+++ Material to process +++
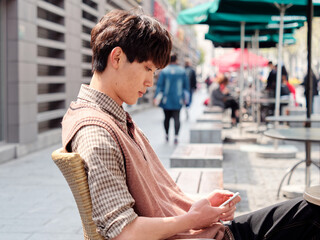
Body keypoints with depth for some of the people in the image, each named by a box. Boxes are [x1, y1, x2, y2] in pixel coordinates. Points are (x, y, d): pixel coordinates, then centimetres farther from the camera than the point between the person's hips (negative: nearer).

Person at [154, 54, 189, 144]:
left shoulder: (164, 71, -3)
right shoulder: (182, 71, 3)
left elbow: (159, 85, -5)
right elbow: (186, 85, 8)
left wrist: (156, 96, 0)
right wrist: (184, 97, 17)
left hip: (166, 99, 0)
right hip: (178, 100, 0)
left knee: (167, 117, 12)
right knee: (177, 118, -1)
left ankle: (167, 135, 23)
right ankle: (176, 137, -12)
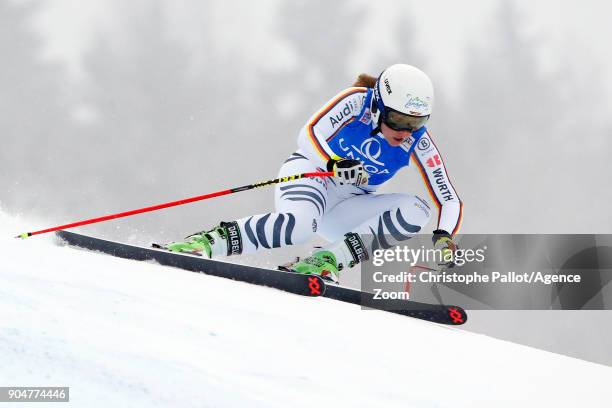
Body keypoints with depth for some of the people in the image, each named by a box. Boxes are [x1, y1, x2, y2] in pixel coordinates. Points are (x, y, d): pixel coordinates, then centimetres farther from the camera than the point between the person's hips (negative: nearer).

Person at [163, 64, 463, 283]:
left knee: (416, 211, -21)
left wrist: (444, 237, -26)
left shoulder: (418, 143, -9)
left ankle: (326, 260, -27)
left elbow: (450, 200, -6)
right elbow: (309, 134, -27)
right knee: (299, 223, -40)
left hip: (346, 209, 5)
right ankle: (207, 242, -29)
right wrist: (334, 164, -47)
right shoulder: (357, 101, -17)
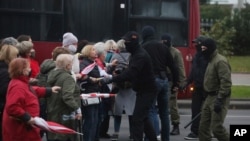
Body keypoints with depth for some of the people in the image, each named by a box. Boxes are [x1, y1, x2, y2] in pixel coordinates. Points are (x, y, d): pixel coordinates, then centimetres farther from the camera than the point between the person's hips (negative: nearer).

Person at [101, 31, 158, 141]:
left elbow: (130, 73, -34)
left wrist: (110, 79, -38)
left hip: (146, 91, -10)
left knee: (137, 119, -13)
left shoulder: (141, 56, -22)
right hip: (142, 90, 10)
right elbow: (131, 71, 19)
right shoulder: (136, 54, 11)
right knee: (143, 118, 18)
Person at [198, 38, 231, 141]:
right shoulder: (211, 60, 17)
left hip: (218, 98, -10)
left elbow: (226, 82, -23)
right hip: (210, 97, 10)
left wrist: (219, 100, -26)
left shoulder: (220, 61, -15)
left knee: (217, 128, -13)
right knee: (203, 126, 7)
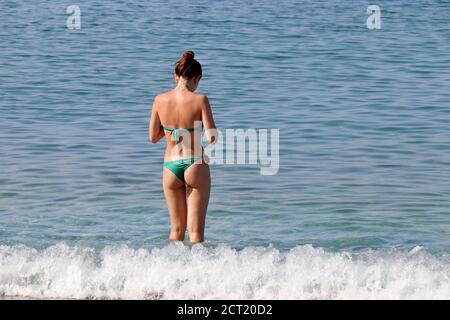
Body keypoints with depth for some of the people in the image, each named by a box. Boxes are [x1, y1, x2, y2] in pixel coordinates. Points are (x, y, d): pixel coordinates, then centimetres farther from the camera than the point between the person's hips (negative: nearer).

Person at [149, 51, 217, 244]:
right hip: (196, 165, -3)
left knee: (176, 229, 17)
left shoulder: (160, 100, -2)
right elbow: (212, 138, -13)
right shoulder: (200, 100, -12)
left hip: (170, 167, 3)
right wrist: (211, 129, 8)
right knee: (196, 230, 4)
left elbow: (153, 137, 6)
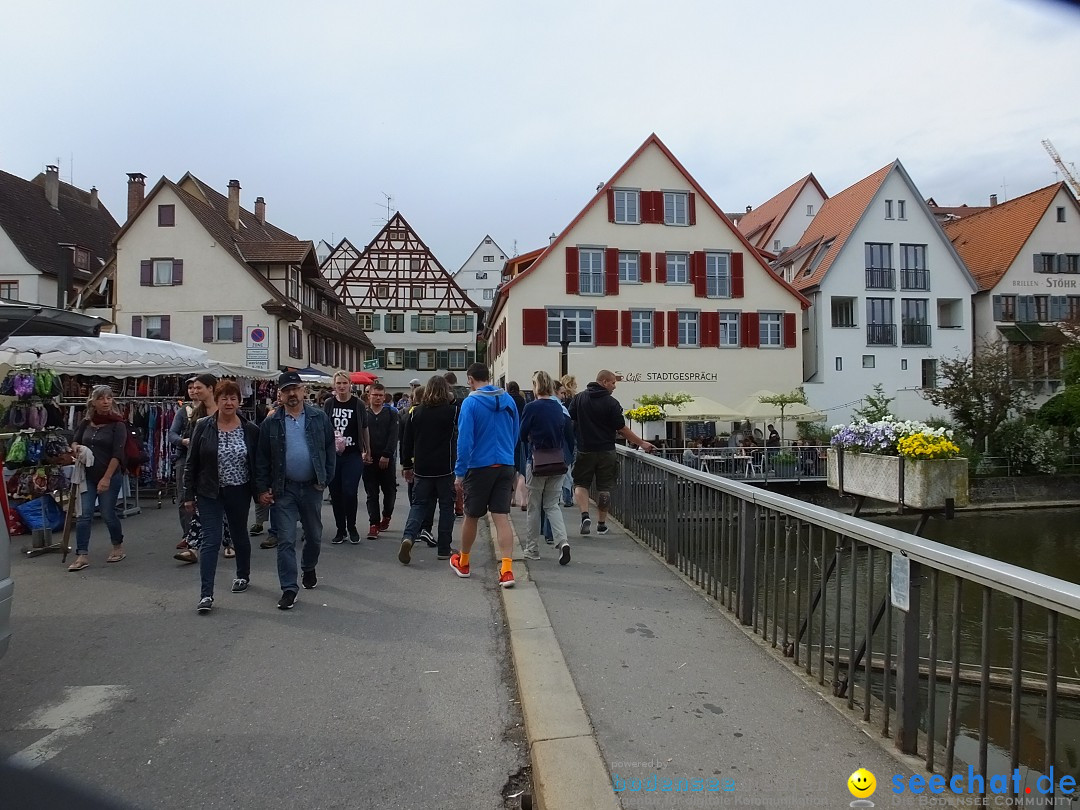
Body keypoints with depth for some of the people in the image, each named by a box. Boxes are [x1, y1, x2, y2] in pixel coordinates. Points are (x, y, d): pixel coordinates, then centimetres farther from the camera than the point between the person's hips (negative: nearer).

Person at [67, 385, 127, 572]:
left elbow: (117, 454, -14)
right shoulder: (86, 423, 5)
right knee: (84, 514, -2)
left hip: (110, 476, -4)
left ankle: (118, 547, 25)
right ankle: (82, 555, 2)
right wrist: (75, 448, -5)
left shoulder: (118, 424, -9)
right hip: (87, 476, 4)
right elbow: (75, 441, 20)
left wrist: (106, 478, -20)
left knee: (108, 514, 4)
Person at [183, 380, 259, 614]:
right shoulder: (203, 427, -5)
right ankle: (206, 594, -3)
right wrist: (189, 494, -2)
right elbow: (192, 462, -1)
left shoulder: (250, 430, -4)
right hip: (210, 493, -1)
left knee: (239, 535, 16)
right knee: (211, 540, -5)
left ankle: (243, 575, 38)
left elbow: (257, 463, 2)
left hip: (239, 493, 1)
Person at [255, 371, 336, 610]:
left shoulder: (319, 418, 0)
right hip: (284, 489, -1)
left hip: (312, 487, 1)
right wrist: (262, 488, -3)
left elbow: (330, 450, 4)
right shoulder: (271, 423, -1)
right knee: (286, 540, -1)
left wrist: (326, 478, -2)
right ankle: (289, 589, 6)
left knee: (314, 535, 17)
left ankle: (309, 569, 43)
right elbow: (262, 458, 2)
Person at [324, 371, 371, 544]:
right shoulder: (329, 404, 4)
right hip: (332, 455, 2)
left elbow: (364, 428, 9)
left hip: (353, 455, -2)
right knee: (335, 493, 7)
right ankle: (340, 529, 20)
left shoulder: (357, 404, 0)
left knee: (350, 492, -8)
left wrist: (367, 451, 12)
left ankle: (352, 527, 12)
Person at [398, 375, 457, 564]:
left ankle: (408, 536, -13)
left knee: (418, 504, 12)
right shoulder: (452, 411, -8)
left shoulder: (416, 412, 2)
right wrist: (453, 399, 12)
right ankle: (443, 549, 12)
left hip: (422, 469, 3)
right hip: (445, 469, -2)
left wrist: (406, 465, 14)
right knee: (446, 506, 9)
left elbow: (406, 441, 6)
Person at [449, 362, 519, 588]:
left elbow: (465, 440, -14)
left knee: (471, 516, 13)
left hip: (479, 467, -3)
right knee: (502, 517, 2)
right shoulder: (508, 400, 5)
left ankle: (463, 563, 33)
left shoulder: (470, 402, -11)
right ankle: (507, 570, -7)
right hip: (505, 466, 4)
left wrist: (459, 473, -8)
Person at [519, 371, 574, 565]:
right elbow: (570, 434, 5)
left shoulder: (531, 407, -11)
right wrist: (567, 455, 13)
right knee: (552, 505, 12)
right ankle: (562, 541, -10)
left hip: (538, 460, -4)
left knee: (534, 506, 10)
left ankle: (532, 549, 18)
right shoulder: (560, 407, 3)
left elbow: (522, 435, -3)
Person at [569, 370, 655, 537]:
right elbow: (622, 429, -8)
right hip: (606, 451, -1)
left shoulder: (578, 398, 1)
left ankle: (585, 515, -10)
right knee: (604, 488, 10)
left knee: (581, 484, 12)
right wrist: (642, 443, 0)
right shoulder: (611, 403, -9)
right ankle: (601, 524, 17)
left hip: (584, 450, 2)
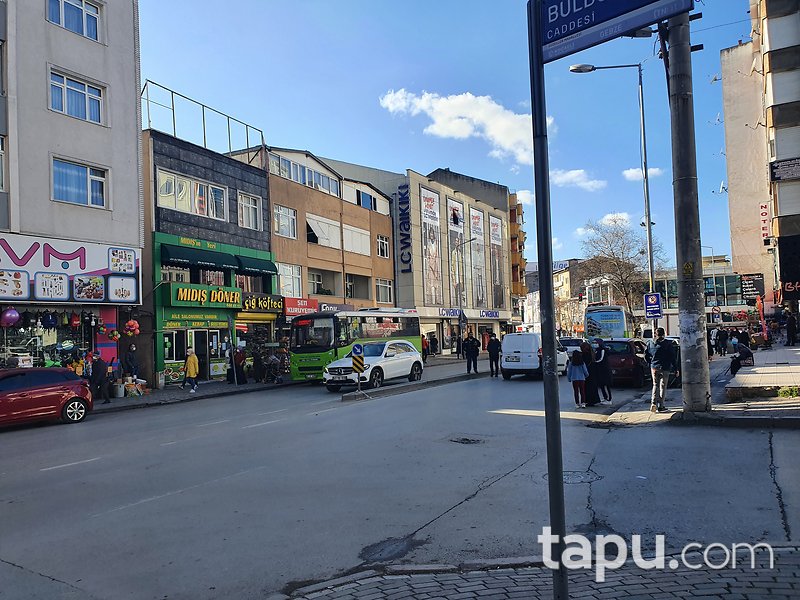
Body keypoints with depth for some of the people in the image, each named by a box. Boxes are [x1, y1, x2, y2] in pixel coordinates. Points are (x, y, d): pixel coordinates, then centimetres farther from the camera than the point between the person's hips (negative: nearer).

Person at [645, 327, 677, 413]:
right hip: (664, 368, -3)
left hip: (654, 368, 3)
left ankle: (653, 403, -2)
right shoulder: (668, 343, -8)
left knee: (655, 385, 14)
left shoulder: (650, 343, 3)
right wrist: (675, 368, -1)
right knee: (663, 386, 5)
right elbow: (672, 357, -7)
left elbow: (646, 355, 7)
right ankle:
+++
Instructions to follow
Keeping every character as it is, restate the lines above that run from the line with "right elbow: (75, 441, 20)" through the line with "right shoulder: (271, 423, -1)", both included, and nothing else.

Answer to this task
right elbow: (75, 441, 20)
left wrist: (106, 478, -20)
left knee: (108, 514, 4)
Person at [183, 380, 259, 614]:
right shoulder: (203, 427, -5)
right ankle: (206, 594, -3)
right wrist: (189, 494, -2)
right elbow: (192, 462, -1)
left shoulder: (250, 430, -4)
right hip: (210, 493, -1)
left knee: (239, 535, 16)
right knee: (211, 540, -5)
left ankle: (243, 575, 38)
left elbow: (257, 463, 2)
left hip: (239, 493, 1)
Person at [255, 371, 336, 610]:
left shoulder: (319, 418, 0)
right hip: (284, 489, -1)
left hip: (312, 487, 1)
right wrist: (262, 488, -3)
left elbow: (330, 450, 4)
right shoulder: (271, 423, -1)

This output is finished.